Generally, create a database in the data lake service.

In this example, you can use either of the following methods to create a database in MRS Hive:

  • You can create a database on the DataArts Factory module of DataArts Studio. For details, see Creating a Database.
  • You can also develop and execute a SQL script for creating a database using the DataArts Studio DataArts Factory module or on the MRS client, and then use the script to create a database. For details about how to develop a script in DataArts Factory, see Developing an SQL Script. For details about how to develop a script using the MRS Client, see Using Hive from Scratch. Run the following Hive SQL commands to create a database:
    -- Create an SDI layer database.
    CREATE DATABASE demo_sdi_db;
    
    -- Create a DWI layer database.
    CREATE DATABASE demo_dwi_db;
    
    -- Create a DWR layer database.
    CREATE DATABASE demo_dwr_db;
    
    -- Create a DM layer database.
    CREATE DATABASE demo_dm_db;

Creating Tables

Based on sample data, create a source table to store raw data. To migrate data from a file to a database, you must create a destination table in advance. In this example, the data source is a CSV file on OBS instead of a database. When you use DataArts Studio DataArts Migration to migrate data to the cloud, the destination table cannot be automatically created. Therefore, you must create a table on the destination (MRS).

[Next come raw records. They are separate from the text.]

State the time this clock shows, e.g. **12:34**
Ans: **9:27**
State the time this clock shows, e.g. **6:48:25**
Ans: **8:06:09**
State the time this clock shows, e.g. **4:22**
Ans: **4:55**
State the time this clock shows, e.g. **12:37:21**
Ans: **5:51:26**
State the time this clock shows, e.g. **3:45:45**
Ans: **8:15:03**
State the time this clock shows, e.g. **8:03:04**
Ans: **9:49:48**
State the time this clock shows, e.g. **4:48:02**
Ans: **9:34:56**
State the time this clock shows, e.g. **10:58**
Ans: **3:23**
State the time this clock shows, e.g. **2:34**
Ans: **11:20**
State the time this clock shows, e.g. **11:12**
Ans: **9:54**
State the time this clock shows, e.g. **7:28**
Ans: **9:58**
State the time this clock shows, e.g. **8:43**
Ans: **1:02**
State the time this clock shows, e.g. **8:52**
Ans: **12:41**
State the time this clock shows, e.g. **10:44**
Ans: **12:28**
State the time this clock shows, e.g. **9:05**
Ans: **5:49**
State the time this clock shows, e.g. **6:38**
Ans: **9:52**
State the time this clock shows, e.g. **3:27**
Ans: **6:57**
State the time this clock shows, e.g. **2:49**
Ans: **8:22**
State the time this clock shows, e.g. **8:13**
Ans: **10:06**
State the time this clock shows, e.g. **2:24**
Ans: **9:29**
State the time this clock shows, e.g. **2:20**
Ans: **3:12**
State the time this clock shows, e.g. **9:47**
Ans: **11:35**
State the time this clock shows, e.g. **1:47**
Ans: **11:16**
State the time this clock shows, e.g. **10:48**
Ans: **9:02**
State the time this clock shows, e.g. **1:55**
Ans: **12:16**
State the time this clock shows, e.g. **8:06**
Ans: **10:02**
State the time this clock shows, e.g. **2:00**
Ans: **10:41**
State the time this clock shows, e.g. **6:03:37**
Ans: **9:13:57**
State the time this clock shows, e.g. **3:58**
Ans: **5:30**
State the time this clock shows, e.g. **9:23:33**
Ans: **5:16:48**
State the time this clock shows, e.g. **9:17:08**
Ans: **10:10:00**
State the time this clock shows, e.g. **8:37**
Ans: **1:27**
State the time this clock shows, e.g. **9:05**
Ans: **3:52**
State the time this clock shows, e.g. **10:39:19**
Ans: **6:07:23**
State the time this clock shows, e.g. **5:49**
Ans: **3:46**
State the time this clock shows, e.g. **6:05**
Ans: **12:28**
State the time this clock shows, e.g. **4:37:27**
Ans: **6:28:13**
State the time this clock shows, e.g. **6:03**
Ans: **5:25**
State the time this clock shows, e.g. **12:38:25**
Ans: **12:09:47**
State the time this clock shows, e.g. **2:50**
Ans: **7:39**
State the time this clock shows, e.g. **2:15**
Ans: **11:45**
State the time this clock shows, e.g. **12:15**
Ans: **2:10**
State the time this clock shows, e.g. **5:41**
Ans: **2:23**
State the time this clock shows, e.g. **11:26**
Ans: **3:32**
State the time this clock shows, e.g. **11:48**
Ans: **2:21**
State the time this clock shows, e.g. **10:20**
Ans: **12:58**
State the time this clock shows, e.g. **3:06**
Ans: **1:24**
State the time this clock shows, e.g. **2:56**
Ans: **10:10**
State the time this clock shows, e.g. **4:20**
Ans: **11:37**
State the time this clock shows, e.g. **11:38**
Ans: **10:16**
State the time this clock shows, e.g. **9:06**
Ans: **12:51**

During data migration using DataArts Studio, a destination table can be automatically created for migration from relational databases to Hive and between relational databases. In this case, you do not need to create a table in the destination database in advance.

Run the following SQL statements to create a source table in the demo_sdi_db database to store raw data.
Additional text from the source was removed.